Options of regulator parts that are suitable (inexpensive and with low dropout voltage of under 200mV at around 400-500 mA current) include the following: TPS73633, TPS73733, TPS79533, TPS79633, LD39080DT33, LD39150PT33, MIC5353-3.3, ADP124ARHZ-3.3
Efficiency will be close to or over 90% for most of battery voltage range.
Probably 80%+ of battery capacity will be available and leaving some capacity in the battery will add usefully to battery cycle life as LiPo and LiIon batteries "wear out less" if Vbattery does not drop too low.
A buck regulator could get better efficiencies if extremely carefully designed but in many cases will not.
TPS72633 datasheet - fixed 3.3V out, <= 5.5V in. Well under 100 mV dropout at 400 mA across temperature range. About $US2.55/1 at Digikey, falls with volume.

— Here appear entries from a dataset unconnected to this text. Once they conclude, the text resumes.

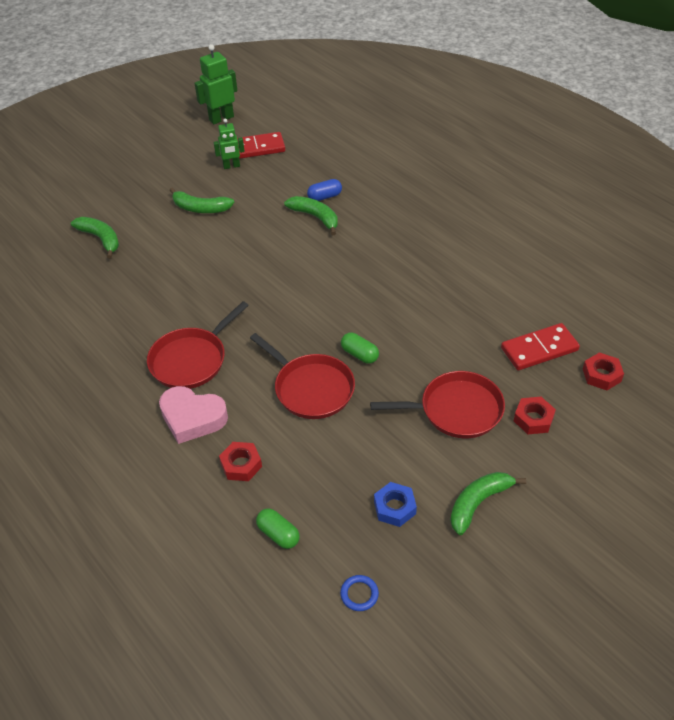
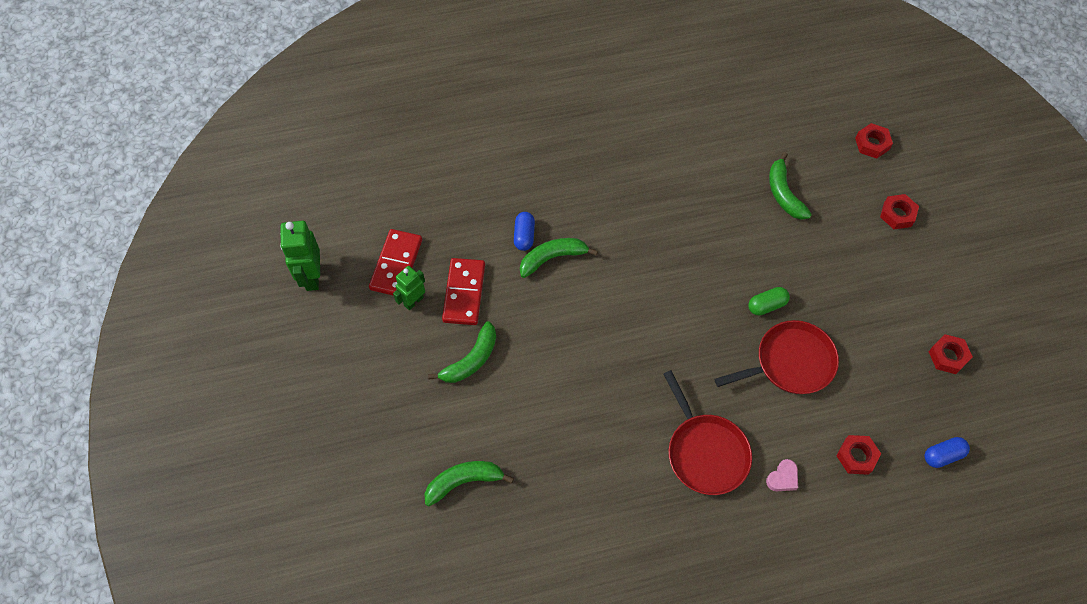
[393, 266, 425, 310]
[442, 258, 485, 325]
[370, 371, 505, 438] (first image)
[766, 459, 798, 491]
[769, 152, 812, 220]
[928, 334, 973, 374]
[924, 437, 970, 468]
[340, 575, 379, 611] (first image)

TPS737xx datasheet up to 1A with 130 mV dropout typical at 1A.
LD39080... datasheet 800 mA, dropout OK.
You say load is 400 mA peak over short periods but <= 5 mA for 95% of the the time. You do not say what battery capacity you wish to use, but let's assume 1000 mAh capacity - not a very large battery physically and common in cellphones etc.
If 3.3V is wanted then a regulator with Vin >= 3.4V is easily achieved and 3.5V in even more so.
So what % of battery capacity do we get at 0.4 C at room temperatures? Based on the graphs below - probably over 75% at 400 mA and close to 100% at 5 mA for a 1000 mAh battery. See below.
For Vout = 3.3V and 90% efficiency, Vin = 3.3 x 100%/90% = 3.666 = 3.7V. So up to 3.7V a linear reguator gives >= 90% - which it is possible to exceed with a buck converter, but only with great care. Even at Vin = 4.0V, efficiency = 3.3/4 = 82.5%, and it does not take long for Vin to fall below this, so in most cases efficiency of a linear regulator will be close to or above 90%, while using the majority of the battery capacity.
While I feel D Pollit's figure of 3.7V for Vbattery_min is too high in this case, using a figure of 3.5V or 3.4V will provide the large majority of battery capacity and will usefully prolong battery cycle life.
Capacity as a factor of temperature and load: 400 mA = 0.4C.
The left hand graph below from a Sanyo LiPo datasheet which was originally quoted. At 0.5C discharge the voltage drops below 3.5V at about 2400 mAh or 2400/2700 = 88% of nominal capacity of 2700 mAh.
The right hand graph shows discharge at a current of C/1 (~= 2700 mA) at various temperatures. At a temperature of 0 C (0 degrees Celsius) the voltage drops below 3.5V at about 1400 mAh, but at 25 C it's about 2400 mAh (as per left hand graph) so as temperature drops we can expect a substantial drop in capacity, but down to say 10 C you'd expect 2000 mAh or more. That's at C/1 discharge, the 400 mA = 0.4C in this example, and the 95% discharge rate of 5 mA will probably give close to full nominal capacity.